クースラはフェネシスを教育する。己の価値観と哲学を少女に教えることで少女は彼の思考を体得していく。純粋な聖女から、汚れた俗界の錬金術師へと変化していく。それまでの彼女を、彼にとって”正しい”と思われる方向へ誘導していく。それは教え手の恣意によって人間を作り替えることであり、ひどく重い責任を伴うものだ。なぜなら教育とは何かを与えるだけのものではないから。例えばクースラはフェネシスの”清純”を奪った。無垢で無力であったがゆえの美しさを、クースラは永遠に奪ったのだ。だからこそ、教え手には責任がある。それは生徒の結果に責任を持つということだ。生徒が正しいとしても間違っているとしても、あるいは勝利しようとも敗北しようとも、そのすべての結果を受け入れること。たとえ、それが自身に都合が悪いことだとしても、それを受け入れることが、生徒を教えたものの義務だと思うのだ。

クースラの薫陶を受けたフェネシスは、さまざまな事件を経て、ついに師に対して”いっぱい食わせる”ことに成功する。クースラの目的に反して、彼にギリギリの選択を迫ることに成功した。それはクースラが望んでいた選択とはそぐわないものだった。しかし、少女は自分で考え、自分の望みを実現させるために詐術を用いたこと。それこそがクースラの教育の成果であり、賜物だ。だから、クースラは苦い思いを噛みしめながら、その結果を受け入れる。生徒によって煮え湯を飲まされることもまた、教え手の責任の一つなのだから。

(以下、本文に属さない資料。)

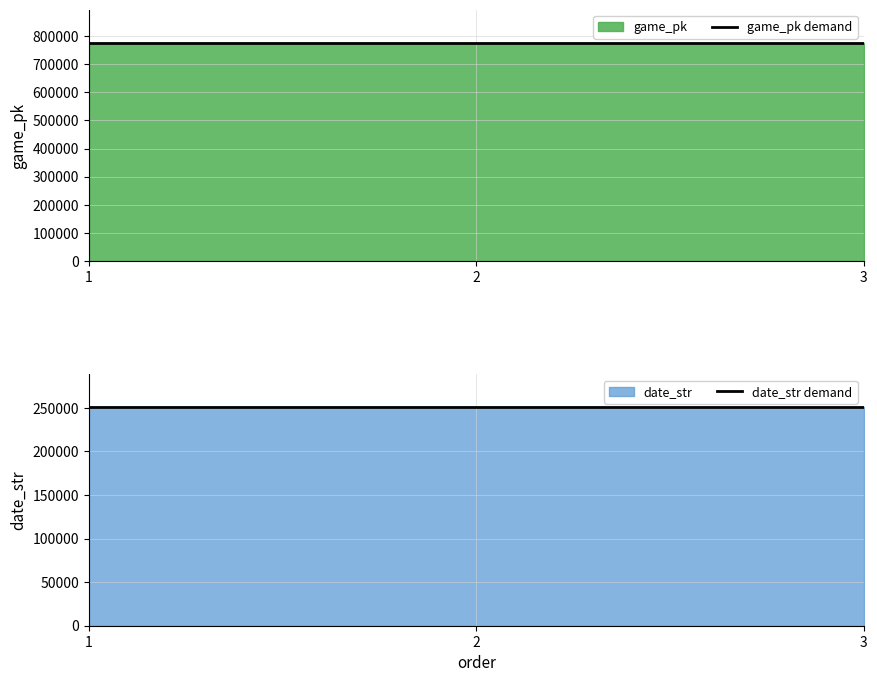

How many date_str demand values are between 250911 and 250913?

3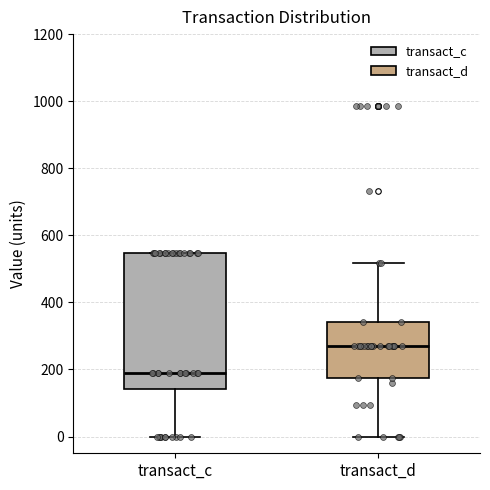

Which box's median line is the highest?

transact_d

最近、誰かに何かを教えることの難しさを感じるにつけ、クースラの態度はなかなか見事な責任を引き受け方だと思うのだった。教え手は常に生徒に試されている。彼らが正しい道に進むのか、間違った道に進むのか、そのすべてを教え手が責任を背負わなければならない。極端な話、彼らが正しければ教え手は正しく、彼らが間違っていれば教え手は間違っていると言うことになり、それを受け入れる覚悟がなければ、人に教えることは諦めた方が良いのだろう。